Gross proceeds of the Offering will be approximately $4.5 million, assuming no exercise of the over-allotment option. The Company intends to use the net proceeds from the Offering for general corporate purposes, including working capital, operating expenses and capital expenditures. The Offering is expected to close on May 24, 2023, subject to customary conditions.
Aegis Capital Corp. is acting as the sole book-running manager for the Offering.
As previously announced, the Company signed a securities purchase and exchange agreement (the “Agreement”) on May 19, 2023 to (1) issue an investor approximately $4.9 million original principal amount of nine (9) month convertible senior notes (the “New Notes”) and accompanying warrants (the “New Warrants”) to purchase approximately 5.5 million shares of common stock at an exercise price of $1.09 per share expiring August 2027 (such transaction, the “Placement”); (2) exchange senior convertible notes in principal amount of $27.2 million due February 24, 2024 for two senior convertible notes due February 24, 2024 with initial conversion prices of $1.09 and $0.75 (the “Exchange Notes”); and (3) exchange common stock purchase warrants to purchase 9,057,971 shares of common stock at an exercise price of $2.85 per share for warrants to purchase 17,057,971 shares of common stock with an initial exercise price of $1.09 per share (the “Exchange Warrants”). The conversion price of the New Notes and Exchange Notes and exercise price of the New Warrants and Exchange Warrants will be adjusted to the $0.75 subject to shareholder approval.
Gross proceeds of the Placement will be approximately $4.5 million. The Company intends to use the net proceeds from the Placement for general corporate purposes, including working capital, operating expenses and capital expenditures. The Placement is expected to close on May 24, 2023, subject to customary conditions. Closing of the Placement is contingent on closing of the Offering.
Aegis Capital Corp. is acting as the exclusive placement agent for the Placement.
The Offering is being made pursuant to an effective shelf registration statement on Form S-3 (No. 333-269644) previously filed with the SEC and declared effective by the SEC on March 21, 2023. A final prospectus supplement and accompanying prospectus describing the terms of the proposed Offering will be filed with the SEC and will be available on the SEC’s website located at https://www.sec.gov. Electronic copies of the final prospectus supplement and the accompanying prospectus may be obtained, when available, by contacting Aegis Capital Corp., Attention: Syndicate Department, 1345 Avenue of the Americas, 27th floor, New York, NY 10105, by email at [email protected], or by telephone at (212) 813-1010.
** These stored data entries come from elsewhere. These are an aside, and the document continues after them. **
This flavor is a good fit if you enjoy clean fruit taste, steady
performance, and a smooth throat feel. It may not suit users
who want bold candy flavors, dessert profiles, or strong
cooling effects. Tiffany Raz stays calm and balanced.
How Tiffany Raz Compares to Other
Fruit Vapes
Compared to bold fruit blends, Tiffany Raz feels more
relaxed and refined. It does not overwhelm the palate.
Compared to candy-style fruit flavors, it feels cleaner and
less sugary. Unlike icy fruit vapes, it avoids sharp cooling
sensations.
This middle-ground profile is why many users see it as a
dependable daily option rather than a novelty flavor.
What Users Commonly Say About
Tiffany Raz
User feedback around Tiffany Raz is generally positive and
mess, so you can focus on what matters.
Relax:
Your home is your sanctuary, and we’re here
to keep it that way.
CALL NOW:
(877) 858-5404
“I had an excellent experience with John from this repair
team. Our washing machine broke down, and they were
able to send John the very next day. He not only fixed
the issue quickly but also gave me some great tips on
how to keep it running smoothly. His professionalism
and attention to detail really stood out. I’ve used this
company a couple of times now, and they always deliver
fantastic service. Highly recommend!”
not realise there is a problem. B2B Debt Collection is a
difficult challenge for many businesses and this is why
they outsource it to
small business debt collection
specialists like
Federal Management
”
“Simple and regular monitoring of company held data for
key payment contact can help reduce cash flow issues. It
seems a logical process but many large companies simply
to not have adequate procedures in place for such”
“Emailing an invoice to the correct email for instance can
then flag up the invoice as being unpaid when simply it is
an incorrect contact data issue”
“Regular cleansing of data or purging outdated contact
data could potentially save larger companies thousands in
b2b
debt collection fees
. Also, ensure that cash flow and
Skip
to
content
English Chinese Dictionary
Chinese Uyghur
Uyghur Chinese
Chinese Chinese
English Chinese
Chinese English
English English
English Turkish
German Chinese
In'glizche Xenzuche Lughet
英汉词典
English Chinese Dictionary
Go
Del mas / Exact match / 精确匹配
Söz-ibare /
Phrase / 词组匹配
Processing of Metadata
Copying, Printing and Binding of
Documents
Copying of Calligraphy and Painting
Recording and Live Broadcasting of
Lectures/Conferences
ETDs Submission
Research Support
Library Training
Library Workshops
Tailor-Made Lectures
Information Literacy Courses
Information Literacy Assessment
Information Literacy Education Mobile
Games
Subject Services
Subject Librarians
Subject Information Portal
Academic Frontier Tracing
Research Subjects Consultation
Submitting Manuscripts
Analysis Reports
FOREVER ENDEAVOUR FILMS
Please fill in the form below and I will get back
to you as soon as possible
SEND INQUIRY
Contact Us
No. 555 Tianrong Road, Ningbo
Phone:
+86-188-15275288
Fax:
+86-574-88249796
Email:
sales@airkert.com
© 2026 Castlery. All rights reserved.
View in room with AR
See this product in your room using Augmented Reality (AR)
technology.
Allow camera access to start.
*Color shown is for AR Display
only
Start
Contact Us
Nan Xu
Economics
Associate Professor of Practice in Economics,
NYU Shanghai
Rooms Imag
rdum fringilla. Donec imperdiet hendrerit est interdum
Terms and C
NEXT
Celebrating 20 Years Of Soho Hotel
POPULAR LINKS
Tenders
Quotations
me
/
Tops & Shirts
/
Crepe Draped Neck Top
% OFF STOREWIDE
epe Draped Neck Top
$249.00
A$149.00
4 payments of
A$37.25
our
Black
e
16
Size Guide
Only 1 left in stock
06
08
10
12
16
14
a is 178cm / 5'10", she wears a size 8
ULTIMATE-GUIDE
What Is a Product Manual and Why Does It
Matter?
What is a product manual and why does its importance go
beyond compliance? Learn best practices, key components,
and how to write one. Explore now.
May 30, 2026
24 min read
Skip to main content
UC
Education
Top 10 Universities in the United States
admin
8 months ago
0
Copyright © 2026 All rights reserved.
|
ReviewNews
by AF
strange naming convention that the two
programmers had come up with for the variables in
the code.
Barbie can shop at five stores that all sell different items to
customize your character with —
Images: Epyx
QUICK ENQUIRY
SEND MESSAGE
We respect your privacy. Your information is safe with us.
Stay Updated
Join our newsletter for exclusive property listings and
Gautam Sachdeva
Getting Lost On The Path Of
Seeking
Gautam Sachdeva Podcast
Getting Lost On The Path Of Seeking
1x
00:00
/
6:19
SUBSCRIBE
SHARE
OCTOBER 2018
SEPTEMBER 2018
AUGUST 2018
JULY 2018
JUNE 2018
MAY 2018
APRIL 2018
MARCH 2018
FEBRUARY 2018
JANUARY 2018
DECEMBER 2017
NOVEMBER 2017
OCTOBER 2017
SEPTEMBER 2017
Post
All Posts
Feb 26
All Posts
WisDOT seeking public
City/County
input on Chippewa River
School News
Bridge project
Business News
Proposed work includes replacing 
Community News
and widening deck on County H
The securities described above in the Placement are being sold in a private placement and have not been registered under the Securities Act of 1933, as amended, and may not be offered or sold in the United States absent registration with the Securities and Exchange Commission (the “SEC”) or an applicable exemption from such registration requirements. The securities in the Placement were offered only to accredited investors. Pursuant to a registration rights agreement with the investors, the Company has agreed to file one or more registration statements with the SEC covering the resale of the common stock issuable upon conversion of the New Notes and exercise of the Warrants.
This press release shall not constitute an offer to sell or the solicitation of an offer to buy any of the securities described herein, nor shall there be any sale of these securities in any state or jurisdiction in which such offer, solicitation or sale would be unlawful prior to registration or qualification under the securities laws of any such state or jurisdiction.